You see, Katie could be on the hook for Ferris' nine absences, if he wasn't actually sick... since he wasn't actually sick, which we all know. Illinois law states that a child can miss no more than five percent of the school year's 180 regular attendance days, or nine days. It's pure coincidence it worked out like that, because it was 10 percent until 2011, 27 years AFTER Ferris Bueller was released in theatres.
This law states an absence can be excused on the grounds of illness, religious observance, or death in the immediate family. That all makes sense. That's legit. But if the parent knowingly lets their child miss school for reasons other than that, and the child subsequently misses over nine days of school, the parent could be charged with a Class C misdemeanor, which carries a 30 day jail sentence, a $500 fine, or both.

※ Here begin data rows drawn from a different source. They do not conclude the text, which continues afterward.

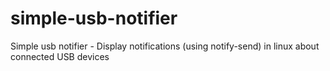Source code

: # simple-usb-notifier
Simple usb notifier - Display notifications (using notify-send) in linux about connected USB devices
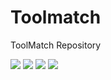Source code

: Toolmatch
=========

ToolMatch Repository

<img src="http://52.11.105.140/ESIPFed/Toolmatch/funded.svg?style=plastic&display=logo"/>
<img src="http://52.11.105.140/ESIPFed/Toolmatch/sciencesoftware.svg?style=plastic&display=logo"/>
<img src="http://52.11.105.140/ESIPFed/Toolmatch/semanticweb.svg?style=plastic&display=logo"/>
<img src="http://52.11.105.140/ESIPFed/Toolmatch/webservices.svg?style=plastic&display=logo"/>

What's more, is the clock doesn't reset at the start of every year. It's last 180 regular attendance days. So let's say, hypothetically, you went on a big family vacation in April, pulling the kid out school for five days. And then the kid misses another five days in October. That's 10 days in a 180 day stretch. Not in the same school year. Depending on what grades they're in, possibly not even the same school. But that's still truancy.
And according to illinoispolicy.org, it's really easy to get marked as absent. "For a student to be counted present for the entire day, they must be there for at least 300 minutes. If a school day is 305 minutes and they are five minutes tardy, they miss a half day."
So like, let's say you got a flat tire on your way to dropping the kid off at school. You were already running on a tight schedule and this set you back 20 minutes. Kid's 20 minutes late. Now he's missed half a day. Two months later, different parent, different car, flat tire again, now the kid is just six minutes late, and boom, absent half a day, and now there's a whole day against him.
Not for nothing, wouldn't slapping a family with a $500 fine, or worse, throwing a working parent into jail for 30 days, make the absence problem worse? I know our school workers are overworked and underpaid, but wouldn't it be more beneficial for the student to figure out why all the absences or tardys, and try to fix THAT problem?
Luckily instead of a car like he asked for, Ferris got a computer. So while Principal Rooney saw that he was absent nine times, yes NINE TIMES... Ferris is now down to only two absences. So Katie should be good. I don't think either of them were born under a bad sign.